There are the following forms, one weaker than others:
- Name: when multiple components must agree on the name of an entity.
- Type: when multiple components must agree on the type of an entity.
- Meaning: when multiple components must agree on the meaning of specific values.
- Position: when multiple components must agree on the order of values.
- Algorithm: when multiple components must agree on a particular algorithm.
- Execution (order): when the order of execution of multiple components is important.
- Timing: when the timing of the execution of multiple components is important.
- Value: when several values must change together.
- Identity: when multiple components must reference the entity.
The idea is simple: the more remote the connection between two clusters of code (locality), the weaker the connascence between them should be. More detail and some examples on https://connascence.io/.
Components are the physical manifestation of a module (collection of related code) and form the fundamental modular building block in architecture. Too fine-grained a component design leads to too much communication between components to achieve results but too coarse-grained components encourage high internal coupling, which leads to difficulties in deployability and testability, as well as modularity-related negative side effects.

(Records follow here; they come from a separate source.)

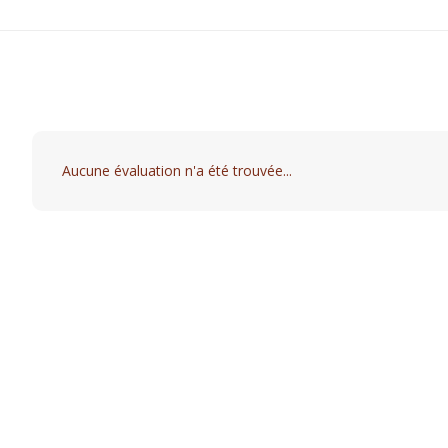
Aucune évaluation n'a été trouvée...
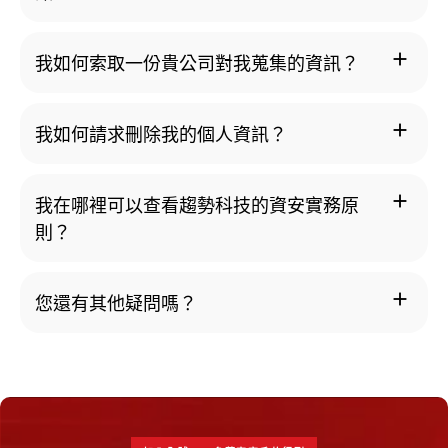
add
我如何索取一份貴公司對我蒐集的資訊？
add
我如何請求刪除我的個人資訊？
add
我在哪裡可以查看趨勢科技的資安實務原
則？
add
您還有其他疑問嗎？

The simplest component are libraries (that wraps code at a higher level of modularity than classes); they also appear as subsystems or layers, as the deployable unit of work for many event processors, or as services (that tends to run in its own address space and communicates via low-level networking protocols like TCP/IP or higher-level formats like REST or message queues).

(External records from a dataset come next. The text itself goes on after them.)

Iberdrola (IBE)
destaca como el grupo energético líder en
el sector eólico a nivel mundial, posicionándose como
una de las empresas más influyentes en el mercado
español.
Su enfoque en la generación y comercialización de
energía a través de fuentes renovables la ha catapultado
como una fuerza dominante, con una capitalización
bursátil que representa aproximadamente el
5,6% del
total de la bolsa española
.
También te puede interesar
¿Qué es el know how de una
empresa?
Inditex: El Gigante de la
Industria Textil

Generally the component is the lowest level of the software system an architect interacts directly with. Developers typically take components, jointly designed with the architect role, and further subdivide them into classes, functions, or subcomponents.
The component identification flow may be something like this:
There are some useful techniques for doing it, as:
- ACTOR/ACTIONS APPROACH: identify actors who perform activities with the application and the actions those actors may perform.
- EVENT STORMING: the team tries to determine which events occur in the system based on requirements and identified roles, and build components around those event and message handlers (inspired by DDD).
- WORKFLOW APPROACH: models the components around workflows, much like event storming, but without the explicit constraints of building a message-based system.